About this exercise
Express the entries from the line containing "Where is the" through the line containing "Rock Fish (L)" as a JSON list of strings, one string per line, with blank lines omitted. Include nothing outside that range.

Data excerpts

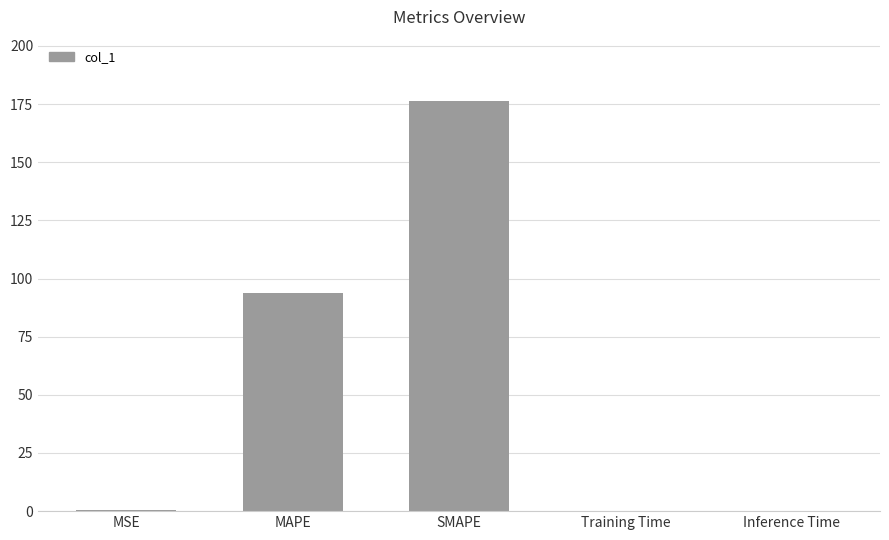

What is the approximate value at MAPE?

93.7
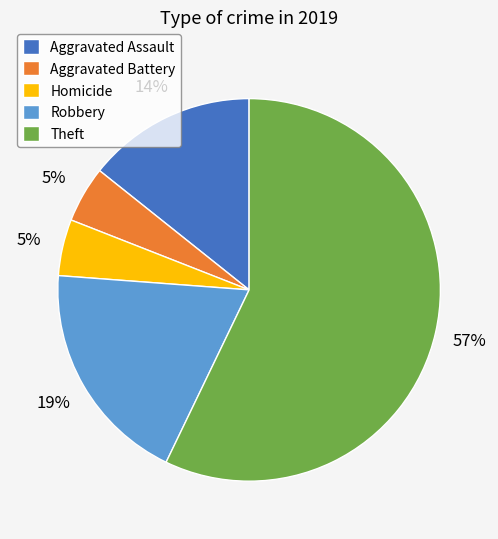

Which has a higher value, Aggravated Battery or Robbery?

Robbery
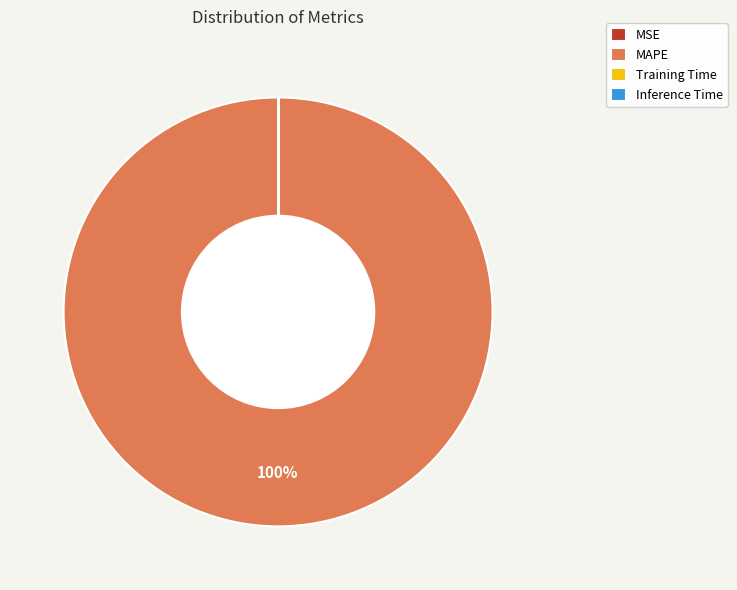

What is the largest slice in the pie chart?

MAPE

--

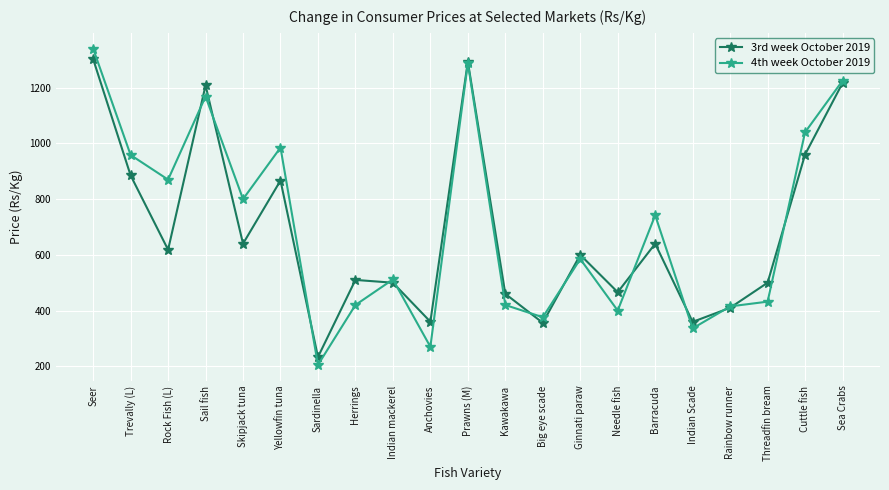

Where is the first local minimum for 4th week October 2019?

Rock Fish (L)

Response to the exercise
[
  "Where is the first local minimum for 4th week October 2019?",
  "Rock Fish (L)"
]